Friday, April 15, 2016

Personal Injury Claims Spike in New York City Prisons

What are the reasons for personal injury claims in prisons?

As calls to close Rikers Island grow louder, the epidemic of violence in New York City prisons continues to be a serious problem. The violent episodes, either between inmates, or between guards and prisoners, has also led to a surge of personal injury claims against the city. While lawsuits also arise from routine slips and falls, transport vehicle accidents, medical malpractice and infections from unsanitary conditions, violence is the leading cause of injury and death among the prison population.

Grounds for a Personal Injury Claim against a Prison

Prison and corrections officials have a legal duty to protect the safety and wellbeing of inmates and a prisoner who has been injured because of a breach of this duty can bring a lawsuit. In the cases involving the City's prisons, this requires filing a Notice of Claim with the city's comptrollers' office within 90 days of the injury. Damages available to an inmate include future medical bills, future lost wages, and pain and suffering. A successful claim depends upon the inmate demonstrating that the facility breached its duty of care, the breach was due to negligence, and the negligence caused the injuries.

Injury Claims against New York City Prisons

According to the New York City Comptroller's Office, the personal injury claims come from across the corrections system, however, most of them are related to incidents at Rikers. System wide, there were over 2,800 personal injury claims for the 2015 fiscal year (ending in June), which was a 27 percent increase over the previous year. Claims have more than doubled since 2010.

The City's Comptroller, Scott M. Stringer, also recently said that the trend for the current fiscal year is continuing in the same direction, as claims for the first six months rose by almost 40 percent over the similar period in 2015. He called the rise in these personal injury claims a "crisis of violence." In addition, these cases are proving to be costly as the city paid out more than $13 million in settlements last year from claims arising from injuries or deaths at its correctional facilities.

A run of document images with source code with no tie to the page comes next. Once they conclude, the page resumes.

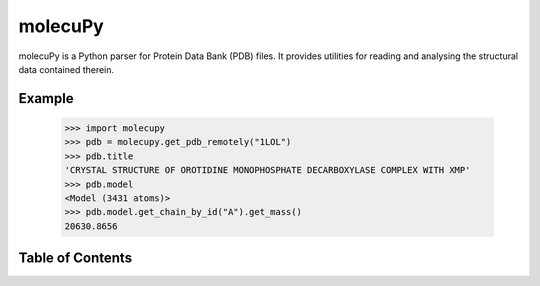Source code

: molecuPy
========

molecuPy is a Python parser for Protein Data Bank (PDB) files. It provides
utilities for reading and analysing the structural data contained therein.

Example
-------

  >>> import molecupy
  >>> pdb = molecupy.get_pdb_remotely("1LOL")
  >>> pdb.title
  'CRYSTAL STRUCTURE OF OROTIDINE MONOPHOSPHATE DECARBOXYLASE COMPLEX WITH XMP'
  >>> pdb.model
  <Model (3431 atoms)>
  >>> pdb.model.get_chain_by_id("A").get_mass()
  20630.8656


Table of Contents
-----------------

.. toctree ::

    installing
    overview
    api
    changelog

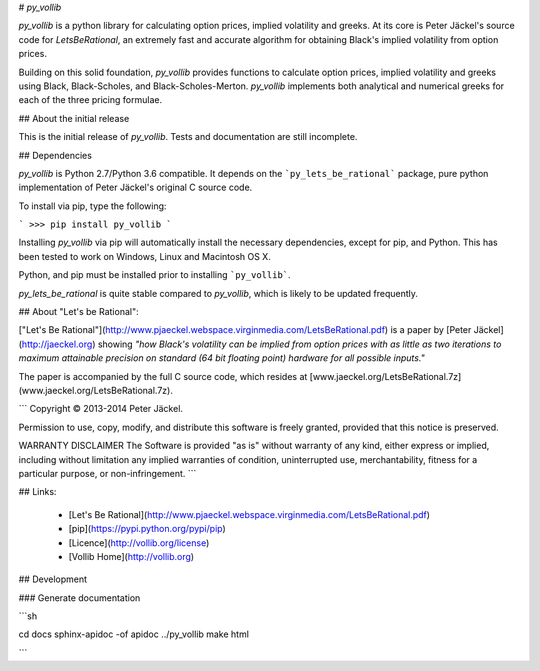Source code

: # `py_vollib`

`py_vollib` is a python library for calculating option prices,
implied volatility and greeks. At its core is Peter Jäckel's 
source code for `LetsBeRational`, an extremely fast and accurate algorithm 
for obtaining Black's implied volatility from option prices.

Building on this solid foundation, `py_vollib` provides functions
to calculate option prices, implied volatility and greeks using 
Black, Black-Scholes, and Black-Scholes-Merton. `py_vollib`
implements both analytical and numerical greeks for each of the three pricing formulae.

## About the initial release

This is the initial release of `py_vollib`.  Tests and documentation are still incomplete.

## Dependencies

`py_vollib` is Python 2.7/Python 3.6 compatible. It depends on the ```py_lets_be_rational``` package, pure python implementation of Peter Jäckel's original C source code.

To install via pip, type the following:

```
>>> pip install py_vollib
```

Installing `py_vollib` via pip will automatically install the necessary dependencies,
except for pip, and Python.  This has been tested to work on Windows, Linux and Macintosh OS X.

Python, and pip must be installed prior to installing ```py_vollib```.


`py_lets_be_rational` is quite stable compared to `py_vollib`, which is likely to be updated frequently.

## About "Let's be Rational":

["Let's Be Rational"](http://www.pjaeckel.webspace.virginmedia.com/LetsBeRational.pdf) is a paper by [Peter Jäckel](http://jaeckel.org) showing *"how Black's volatility can be implied from option prices with as little as two iterations to maximum attainable precision on standard (64 bit floating point) hardware for all possible inputs."*

The paper is accompanied by the full C source code, which resides at [www.jaeckel.org/LetsBeRational.7z](www.jaeckel.org/LetsBeRational.7z).

```
Copyright © 2013-2014 Peter Jäckel.

Permission to use, copy, modify, and distribute this software is freely granted,
provided that this notice is preserved.

WARRANTY DISCLAIMER
The Software is provided "as is" without warranty of any kind, either express or implied,
including without limitation any implied warranties of condition, uninterrupted use,
merchantability, fitness for a particular purpose, or non-infringement.
```

## Links:

  - [Let's Be Rational](http://www.pjaeckel.webspace.virginmedia.com/LetsBeRational.pdf)
  - [pip](https://pypi.python.org/pypi/pip)
  - [Licence](http://vollib.org/license)
  - [Vollib Home](http://vollib.org)

## Development

### Generate documentation

```sh

cd docs
sphinx-apidoc -of apidoc ../py_vollib
make html

```
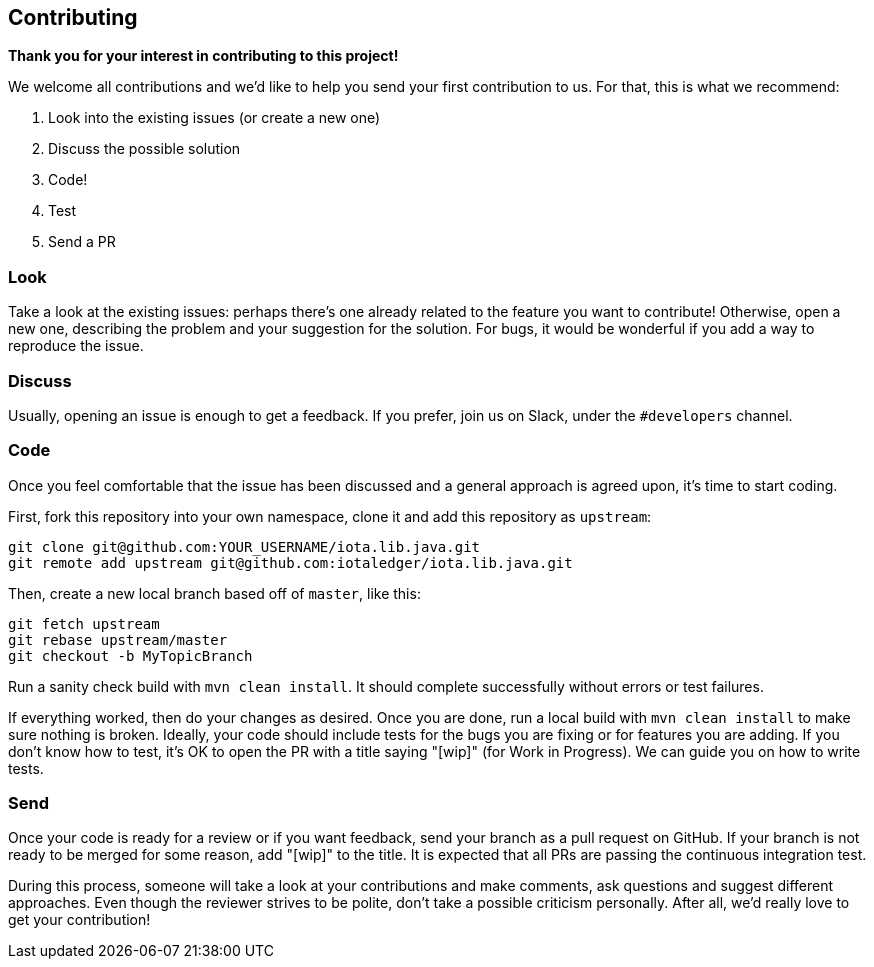 == Contributing

*Thank you for your interest in contributing to this project!*

We welcome all contributions and we'd like to help you send your first contribution to us.
For that, this is what we recommend:

1. Look into the existing issues (or create a new one)
1. Discuss the possible solution
1. Code!
1. Test
1. Send a PR

=== Look

Take a look at the existing issues: perhaps there's one already related to the feature you want
to contribute! Otherwise, open a new one, describing the problem and your suggestion for the solution.
For bugs, it would be wonderful if you add a way to reproduce the issue.

=== Discuss

Usually, opening an issue is enough to get a feedback. If you prefer, join us on Slack, under
the `#developers` channel.

=== Code

Once you feel comfortable that the issue has been discussed and a general approach is agreed upon,
it's time to start coding.

First, fork this repository into your own namespace, clone it and add this repository as `upstream`:

```bash
git clone git@github.com:YOUR_USERNAME/iota.lib.java.git
git remote add upstream git@github.com:iotaledger/iota.lib.java.git
```

Then, create a new local branch based off of `master`, like this:

```bash
git fetch upstream
git rebase upstream/master
git checkout -b MyTopicBranch
```

Run a sanity check build with `mvn clean install`. It should complete successfully without errors
or test failures.

If everything worked, then do your changes as desired. Once you are done, run a local build with
`mvn clean install` to make sure nothing is broken. Ideally, your code should include tests for
the bugs you are fixing or for features you are adding. If you don't know how to test, it's OK to
open the PR with a title saying "[wip]" (for Work in Progress). We can guide you on how to write tests.

=== Send

Once your code is ready for a review or if you want feedback, send your branch as a pull request on
GitHub. If your branch is not ready to be merged for some reason, add "[wip]" to the title. It is
expected that all PRs are passing the continuous integration test.

During this process, someone will take a look at your contributions and make comments, ask questions
and suggest different approaches. Even though the reviewer strives to be polite, don't take a
possible criticism personally. After all, we'd really love to get your contribution!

While the City has taken steps to address the problems at Rikers, such as hiring additional correction officers, improving training, and reducing the number of inmates in solitary confinement, the number of violent incidents continues to climb. The fact that these cases often involve prison guards make them similar to police misconduct cases. In the end, an inmate who has suffered an injury in a state, city or county facility should consult with a personal injury attorney who has expertise in bringing claims against the prison system.